* [Your goal]: Rewrite the lines of data below as a numbered list, leaving out any blank lines, and omit the pictures from your answer.

* [Entries]:
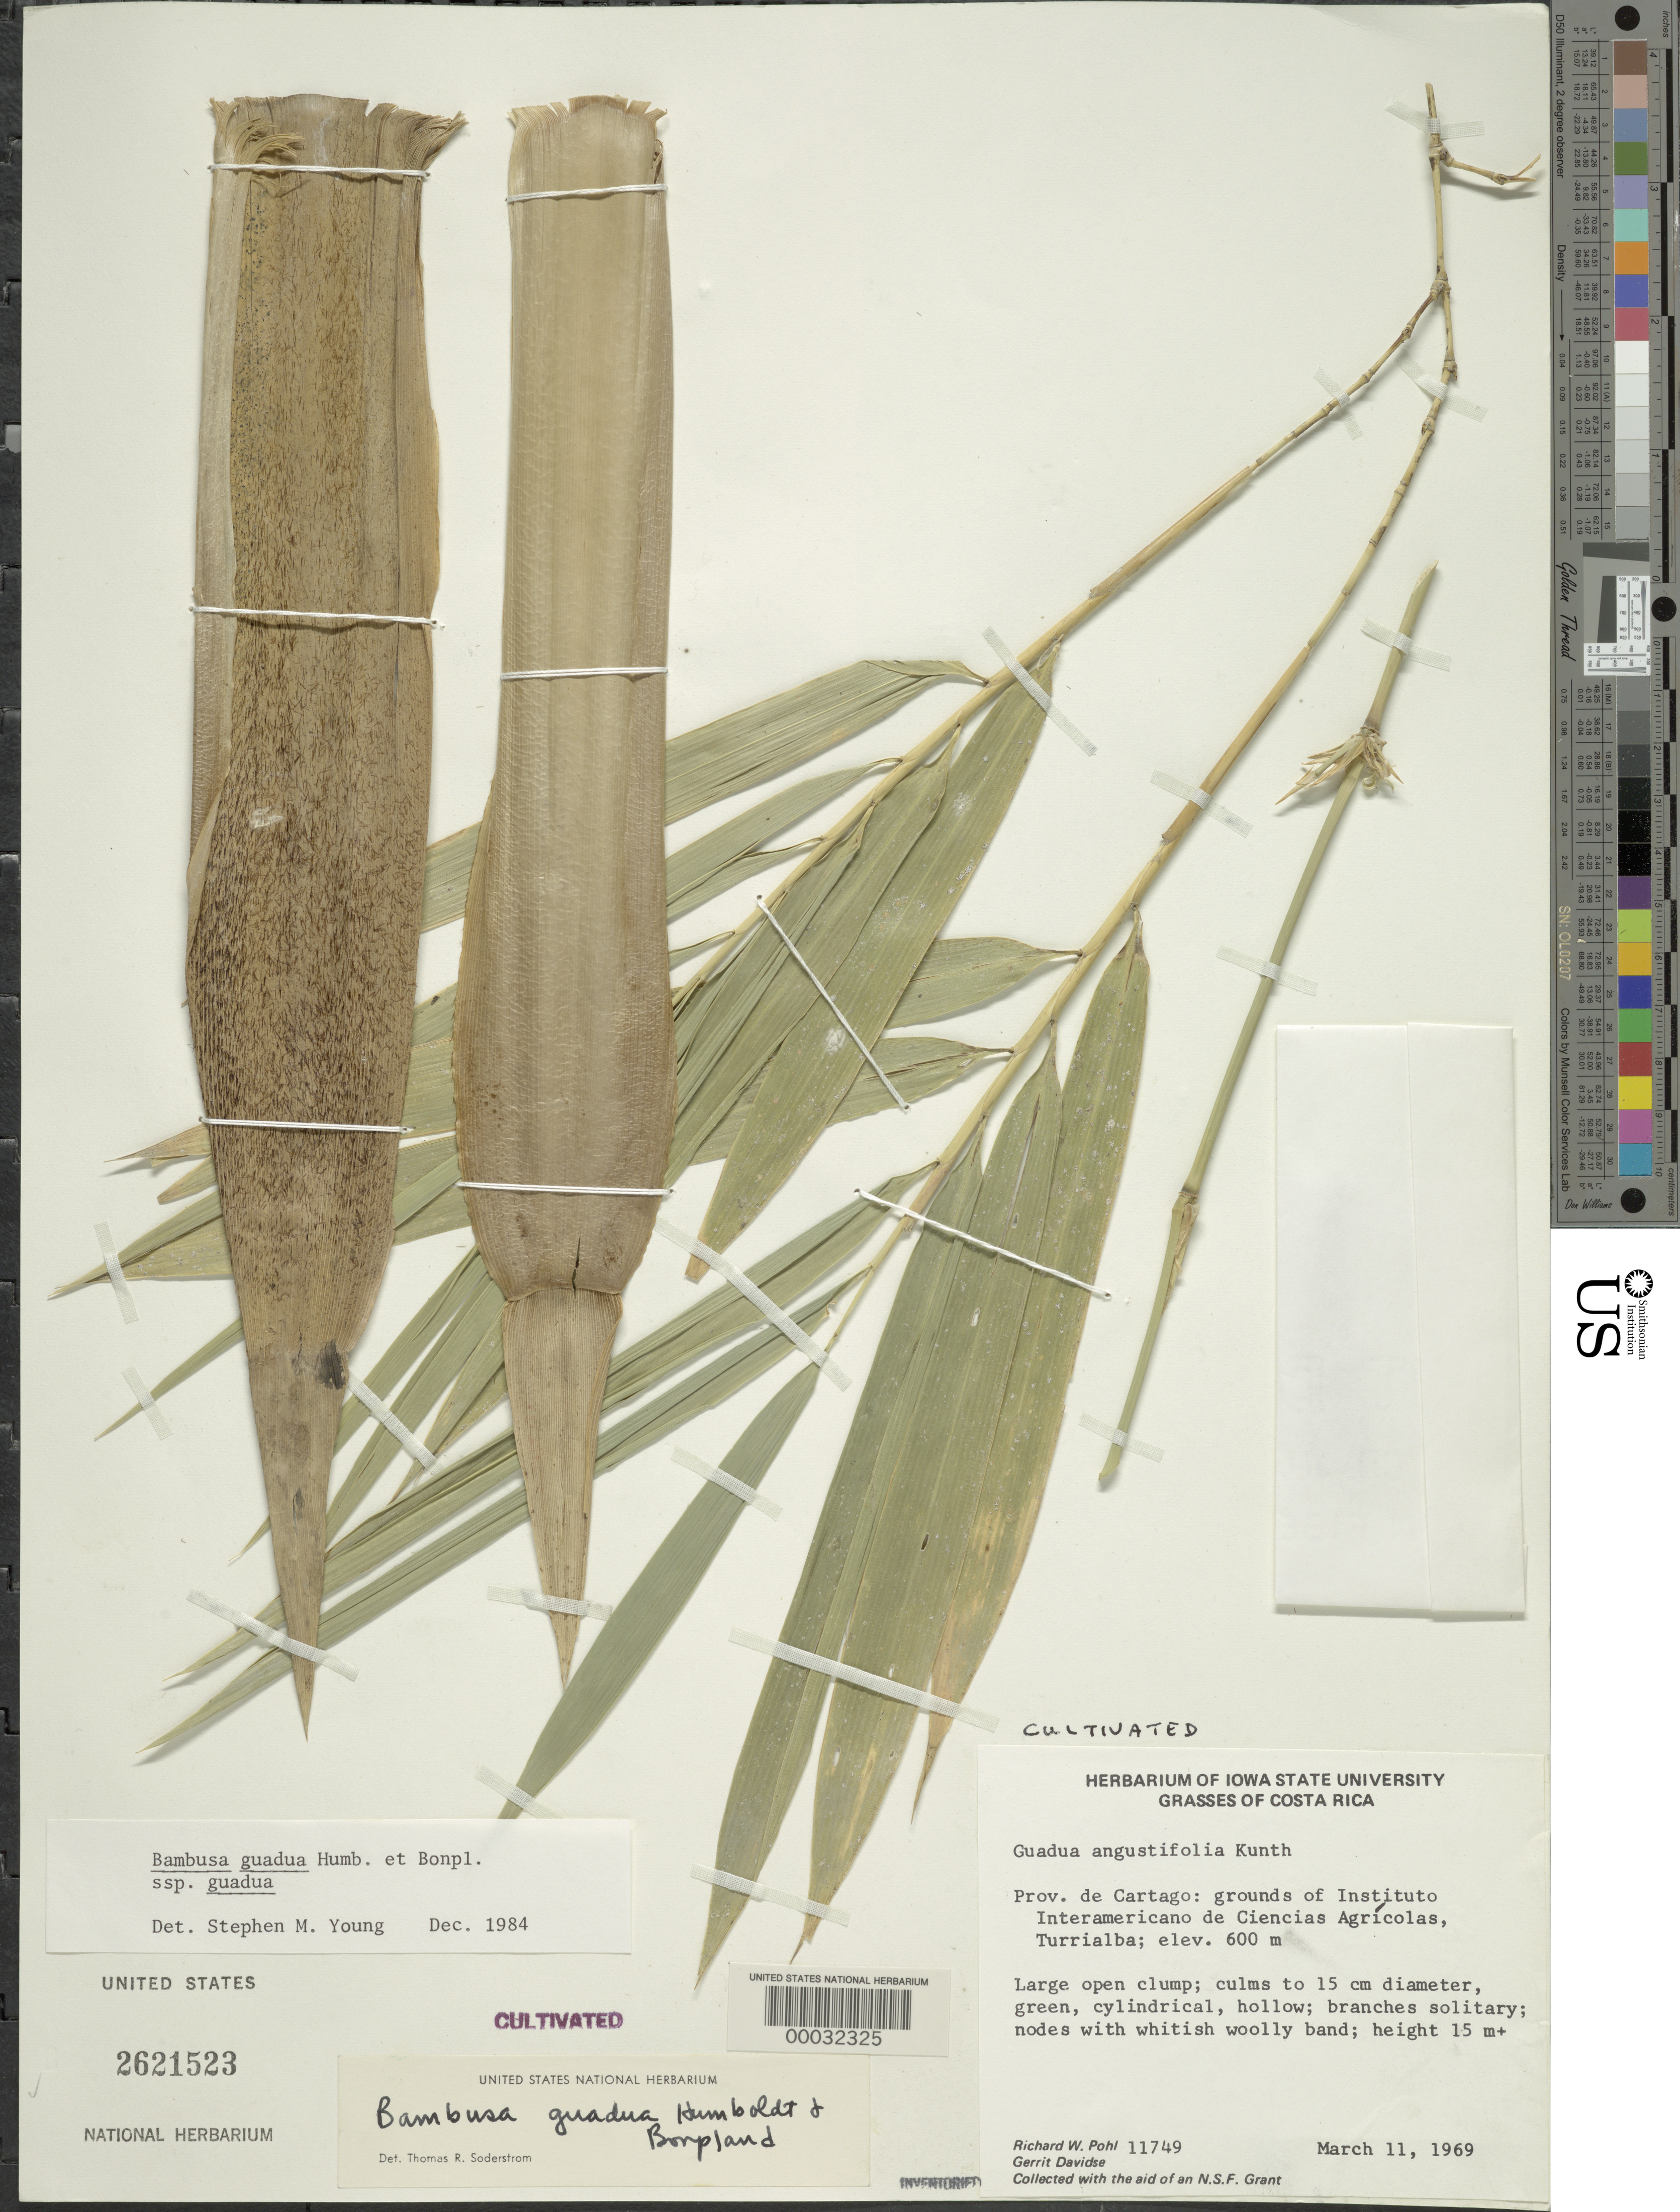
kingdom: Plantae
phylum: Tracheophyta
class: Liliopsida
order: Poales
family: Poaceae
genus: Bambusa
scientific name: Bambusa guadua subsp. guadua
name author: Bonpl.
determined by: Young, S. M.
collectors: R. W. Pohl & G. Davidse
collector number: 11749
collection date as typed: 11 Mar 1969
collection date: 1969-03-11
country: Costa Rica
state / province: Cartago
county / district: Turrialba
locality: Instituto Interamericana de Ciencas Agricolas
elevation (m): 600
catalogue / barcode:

* [The output]:
1. kingdom: Plantae
2. phylum: Tracheophyta
3. class: Liliopsida
4. order: Poales
5. family: Poaceae
6. genus: Bambusa
7. scientific name: Bambusa guadua subsp. guadua
8. name author: Bonpl.
9. determined by: Young, S. M.
10. collectors: R. W. Pohl & G. Davidse
11. collector number: 11749
12. collection date as typed: 11 Mar 1969
13. collection date: 1969-03-11
14. country: Costa Rica
15. state / province: Cartago
16. county / district: Turrialba
17. locality: Instituto Interamericana de Ciencas Agricolas
18. elevation (m): 600
19. catalogue / barcode:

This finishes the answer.